I don't know the answer to whether it would cost more to fix any speculative problems resulting from failure to follow the current standard versus the definitive problems that will result from redefining that standard out from under those who did follow it. But I know enough to ask the question and that the figure of merit includes the contingent risk assessment. Good project management would involve actually performing the obvious inventory, not speculating.


> But the really interesting thing to remember here, is that if you

> "asked the railroads about leap seconds", what are the chances you

> would get somebody on the other end of the line, who knew that the

> MVB standards would have to be revised, and _all_ compliant devices

> have to be reworked, retested and recertified to the new standard,

> in order to *continue* leapseconds ?


(Fallacious reasoning: http://philosophy.lander.edu/logic/complex.html)

Even *if* it proved hard to find a railway engineer knowledgeable about timekeeping, the rest of your assertion is assuming contingent answers not only to that question but to a host of others. But we're all familiar here with the history of standard timekeeping and know that the railways played a special role.

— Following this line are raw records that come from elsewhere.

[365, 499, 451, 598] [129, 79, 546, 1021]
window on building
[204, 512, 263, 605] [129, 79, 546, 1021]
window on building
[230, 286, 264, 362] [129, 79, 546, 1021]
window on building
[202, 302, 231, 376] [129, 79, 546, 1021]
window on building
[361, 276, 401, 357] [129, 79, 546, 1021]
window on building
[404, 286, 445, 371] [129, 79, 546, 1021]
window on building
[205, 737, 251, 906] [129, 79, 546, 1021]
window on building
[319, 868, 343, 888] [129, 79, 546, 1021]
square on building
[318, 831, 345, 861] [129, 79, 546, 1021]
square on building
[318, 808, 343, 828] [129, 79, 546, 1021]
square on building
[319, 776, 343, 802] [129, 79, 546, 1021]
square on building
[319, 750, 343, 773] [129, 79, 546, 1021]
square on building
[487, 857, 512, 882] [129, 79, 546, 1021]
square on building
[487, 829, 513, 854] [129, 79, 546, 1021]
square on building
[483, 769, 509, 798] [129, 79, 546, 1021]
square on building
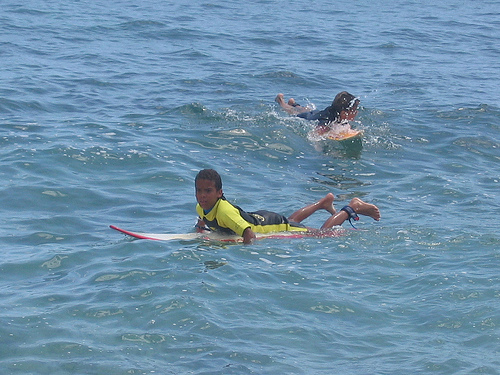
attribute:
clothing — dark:
[284, 105, 338, 127]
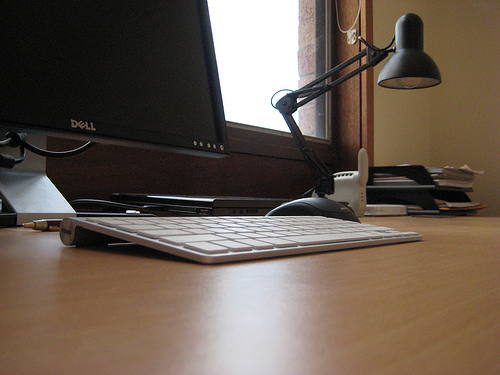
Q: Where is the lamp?
A: On the desk.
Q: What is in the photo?
A: White keyboard.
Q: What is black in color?
A: Computer monitor.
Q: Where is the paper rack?
A: Next to computer.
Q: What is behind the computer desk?
A: Window.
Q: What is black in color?
A: Desk lamp.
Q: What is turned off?
A: Computer monitor.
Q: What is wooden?
A: Desk.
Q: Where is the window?
A: In the room.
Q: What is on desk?
A: White keyboard.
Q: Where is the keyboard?
A: In front of the monitor.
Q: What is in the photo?
A: Computer.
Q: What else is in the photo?
A: Lamp stand.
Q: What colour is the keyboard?
A: White.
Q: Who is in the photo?
A: No one.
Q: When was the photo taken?
A: Daytime.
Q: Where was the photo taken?
A: At the desk of a home office.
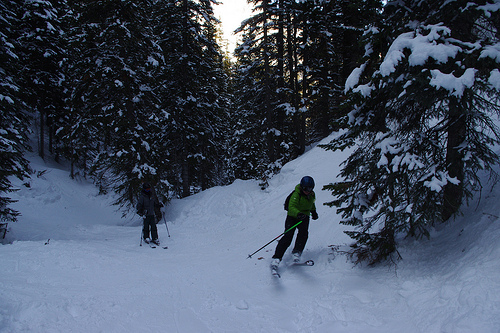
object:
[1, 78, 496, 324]
mountain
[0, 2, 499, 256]
forest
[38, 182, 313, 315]
snow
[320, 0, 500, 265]
trees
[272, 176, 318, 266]
skiers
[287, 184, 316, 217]
jacket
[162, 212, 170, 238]
ski pole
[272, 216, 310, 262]
pants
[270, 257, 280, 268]
shoes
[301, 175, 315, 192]
helmet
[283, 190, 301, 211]
backpack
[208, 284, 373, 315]
tracks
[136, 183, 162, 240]
person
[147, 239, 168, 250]
skis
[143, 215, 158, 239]
pants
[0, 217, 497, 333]
ground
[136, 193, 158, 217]
black outfit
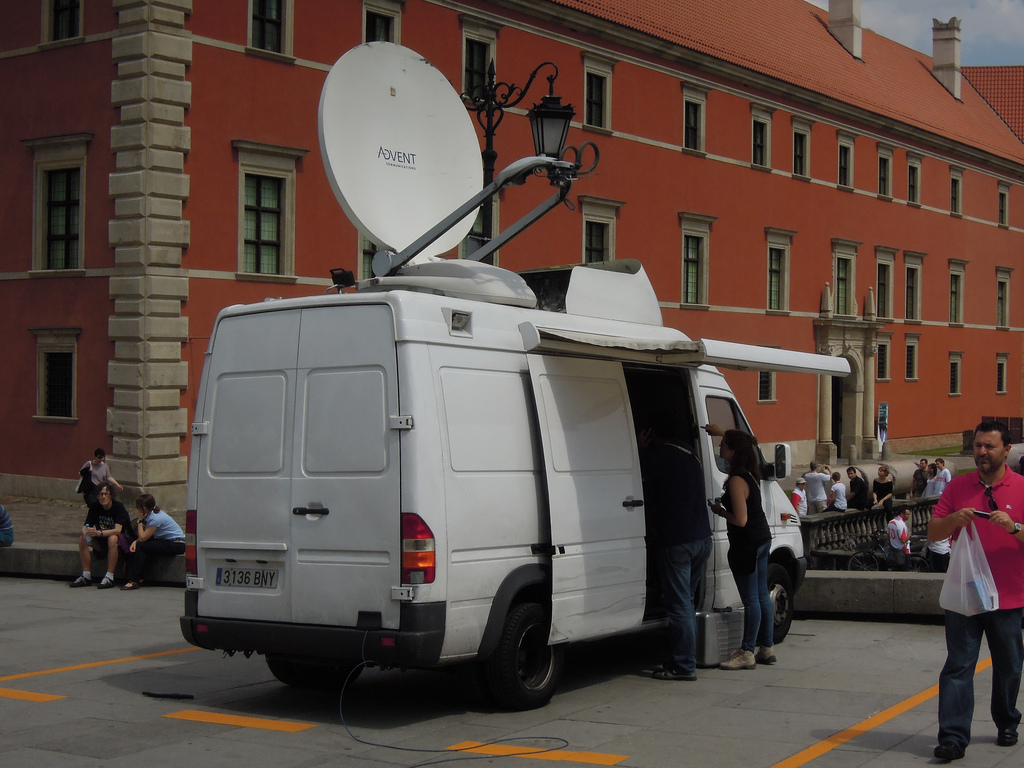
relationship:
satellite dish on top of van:
[324, 39, 476, 258] [187, 281, 818, 667]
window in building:
[582, 74, 617, 139] [5, 3, 1023, 535]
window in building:
[685, 232, 708, 300] [5, 3, 1023, 535]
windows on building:
[724, 245, 839, 367] [183, 19, 952, 648]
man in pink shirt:
[928, 424, 1023, 758] [933, 468, 1024, 610]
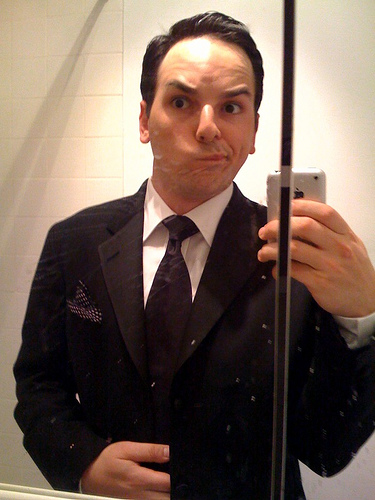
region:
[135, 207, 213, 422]
THE MAN IS WEARING A TIE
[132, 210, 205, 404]
THE TIE IS BLACK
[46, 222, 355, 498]
THE MIRROR IS DIRTY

You may assume that timekeeping is beneath the rail community's radar, others wouldn't.

Speaking of radar - there's another good example of 1) a technology dependent on Earth rotation, and 2) that has pertinent real world experience handling leap seconds.

And of course the "new standards" MVB will have to accommodate would include the redefined UTC. Just because MVB or any other system might not explicitly handle leap seconds doesn't mean that operational practices of the systems layered on MVB don't do so. In fact, trains in Denmark and elsewhere are guaranteed to accommodate leap seconds implicitly. All the clocks change one way or another. Stop introducing those adjustments to keep UTC ticking mean solar time and their absence will move the entire Danish rail system to the equivalent of TAI. You can't imagine this would cause any problems. I can. Actually looking is the way to find out.


> As much as we may think of the leap-second debate as a technical

> issue, it is primarily an economic issue.


Set up the straw man and knock it down. Has anyone here not been viewing this as an economic issue? But does proper accounting really convey some sort of argument (in dollars and cents) that the appropriate inventory of UTC dependencies should not be performed? Would a neutral observer agree with a suggestion that the better project management choice is the equivalent of a tight rope walker wearing a blindfold?

Leap seconds are a sideshow. The big top will be the problems caused by redefining UTC to no longer provide actual Universal Time.